De um total de 472 funcionários com interesse direto na proposta, 425 compareceram ao encontro e 57% deles (241 trabalhadores) votaram pela instituição do banco de horas. Outros 177 empregados optaram pela proposta formulada pelo sindicato de adoção de um instrumento de compensação de horas acrescido de uma proposta de estabilidade provisória.
Conforme as regras firmadas pelo sindicato, a implantação das mudanças na jornada de trabalho necessitaria de 283 votos. Por este motivo, o sindicato considerou insuficiente o índice de 57% dos votos favoráveis à aprovação do banco de horas. No âmbito judicial, o TRT da 15ªRegião julgou improcedente o pedido de dissídio coletivo formulado pela Brascabos a fim de que a Justiça do Trabalho suprisse o consentimento negado pela entidade sindical à homologação do banco de horas.
Para alterar este quadro, a empresa ajuizou um recurso ordinário no TST, onde um dos principais temas discutidos foi o quórum exigido para a assembléia. “A questão central do recurso ordinário em dissídio coletivo prende-se ao exame da validade do quórum deliberativo especial imposto unilateralmente pela diretoria do Sindicato profissional”, sustentou o ministro Dalazen durante o julgamento da causa na SDC.

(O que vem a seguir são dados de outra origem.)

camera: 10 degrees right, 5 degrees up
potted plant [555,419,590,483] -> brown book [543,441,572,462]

O ministro do TST afirmou, também, que o art. 612 da CLT autoriza celebração de acordo coletivo de trabalho por deliberação de assembléia geral especialmente convocada para esse fim, com a presença de um terço dos membros. Outra fonte citada foi o próprio estatuto do sindicato paulista que prevê a maioria simples como o quórum necessário para as deliberações em suas assembléias em oposição às exigências estabelecidas pela entidade sindical em relação à empresa Brascabos. “Entendo que a elevação unilateral do quórum para deliberação encetada pelo sindicato afigura-se não apenas arbitrária e desprovida de respaldo na lei, como também contrariou o próprio acerto firmado pelo sindicato perante o TRT da 15ª Região”.
Ao fazer o histórico de toda a controvérsia judicial, o ministro Dalazen se disse “impressionado” com o comportamento do sindicato, “que sistematicamente recusou-se a consultar os associados interessados e injustificadamente se antepôs à negociação com a empresa, o que, evidentemente, é bem diferente de, negociando, defender uma posição contrária aos interesses do empregador”.

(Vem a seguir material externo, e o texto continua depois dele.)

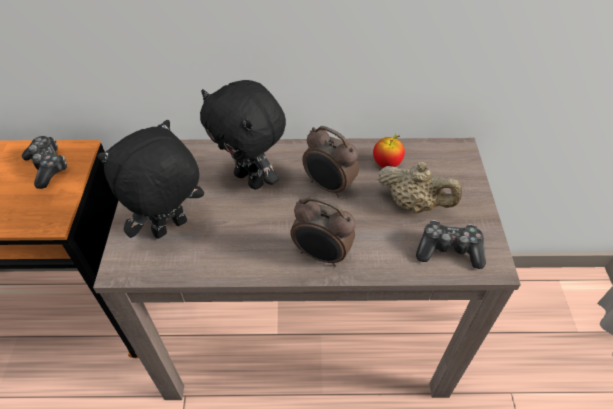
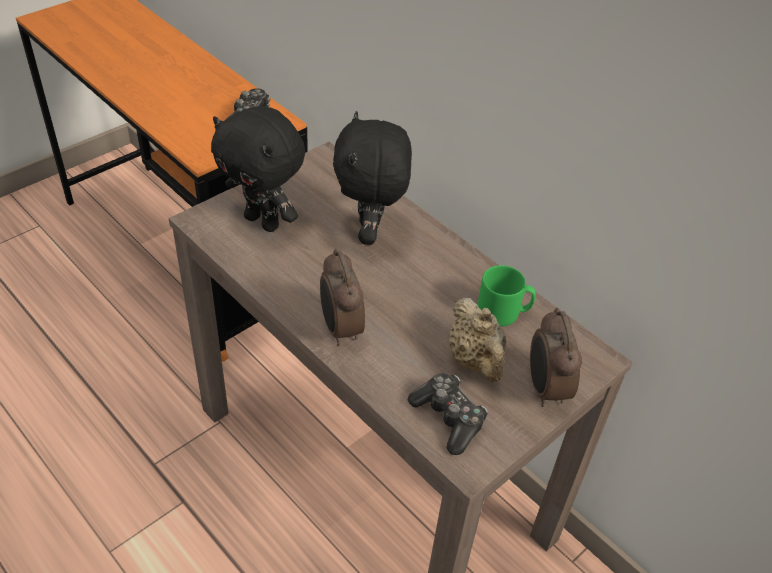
camera: 45 degrees right, 5 degrees down
black plush toy [97,120,204,239] -> black plush toy turned 150 degrees counterclockwise [211,106,305,232]
alarm clock [302,126,359,198] -> alarm clock moved to [530,308,582,407]
apple [373,134,405,168] -> green mug [477,265,536,327]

Ao concluir seu voto pela validade da manifestação de vontade dos empregados e convalidação do banco de horas, o ministro do TST sustentou que “o sindicato não é a categoria; ele representa a categoria, cuja manifestação é soberana, como vontade última de seus desígnios”. Segundo Dalazen, “não é concebível, sobretudo, admitir-se que a vontade artificial do corpo diretivo do sindicato, por mais respeitável que seja, sobreponha-se à vontade livre e soberanamente manifestada dos empregados consubstanciada em deliberação de assembléia geral especialmente convocada para tal fim”.
Os ministros da SDC que votaram contra a concessão do recurso à empresa Brascabos se apoiaram no dispositivo da Constituição Federal (art. 8º , VI), onde é expressa a participação obrigatória dos sindicatos nas negociações coletivas de trabalho.